Any picture in the listing is left out of the copy; all else is duplicated exactly.

_Dataset extract_
━━━━━━━━
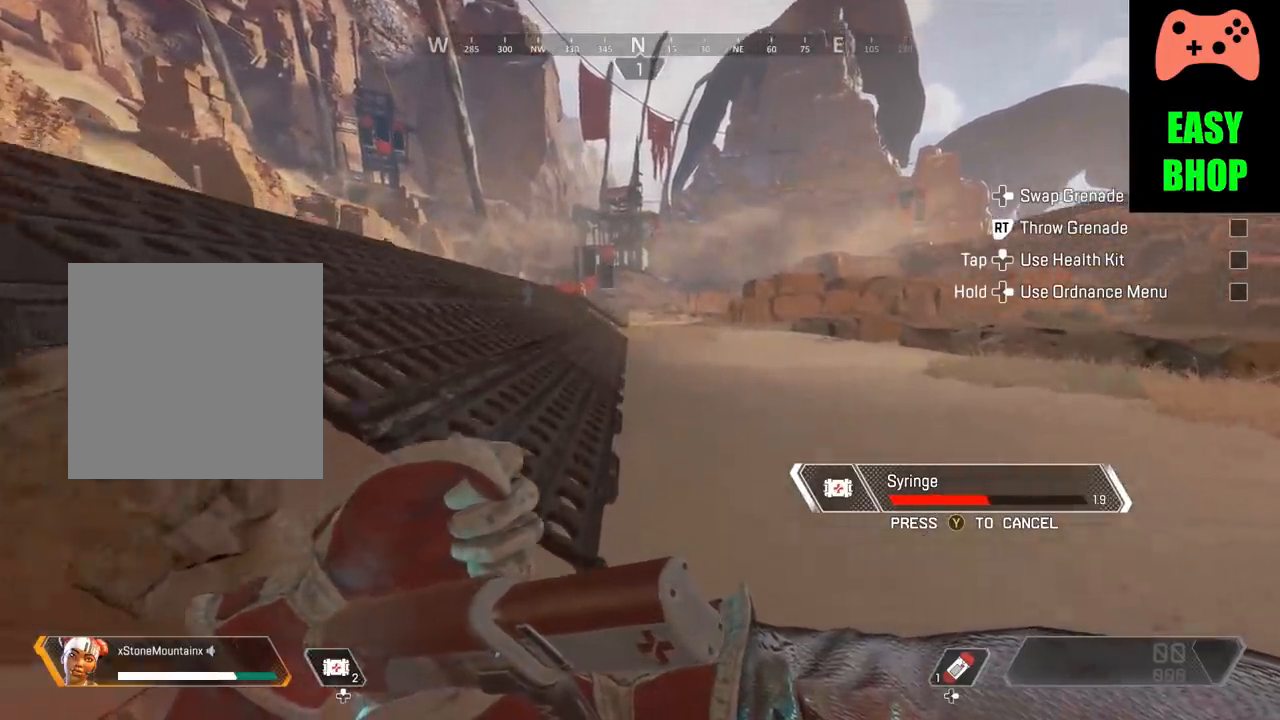
{"buttons": ["B"], "left_stick": "up-right", "right_stick": "center", "events": [[100, "A", "up"]]}
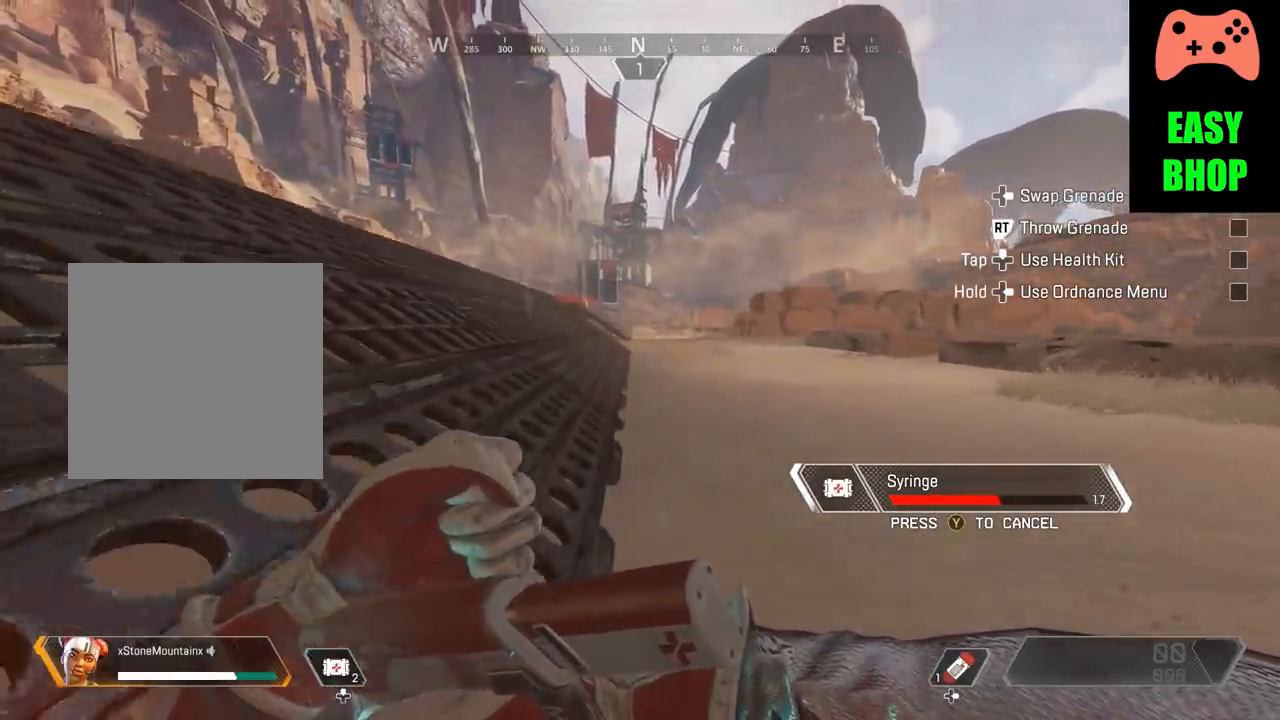
{"buttons": ["B"], "left_stick": "up", "right_stick": "center", "events": [[133, "A", "down"], [167, "left_stick", "up"], [467, "A", "up"]]}
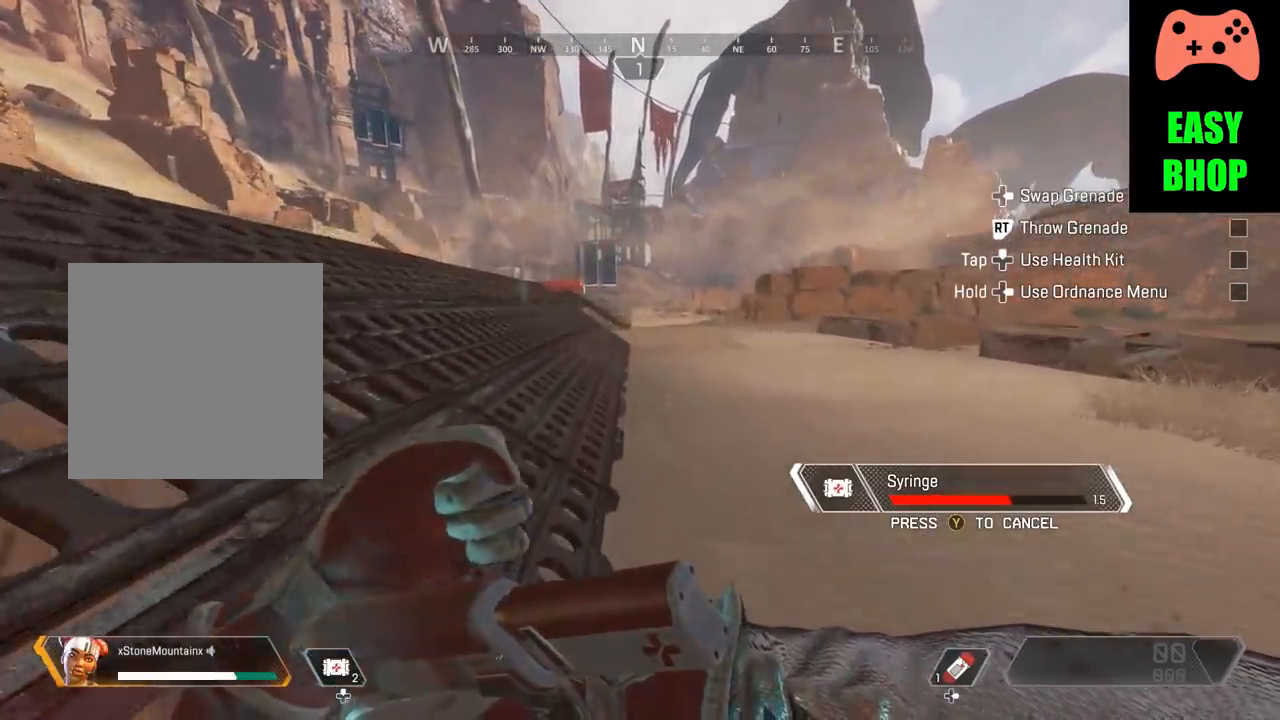
{"buttons": ["B"], "left_stick": "up", "right_stick": "center", "events": []}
━━━━━━━━
_Result of the task_
{"buttons": ["B"], "left_stick": "up-right", "right_stick": "center", "events": [[100, "A", "up"]]}
{"buttons": ["B"], "left_stick": "up", "right_stick": "center", "events": [[133, "A", "down"], [167, "left_stick", "up"], [467, "A", "up"]]}
{"buttons": ["B"], "left_stick": "up", "right_stick": "center", "events": []}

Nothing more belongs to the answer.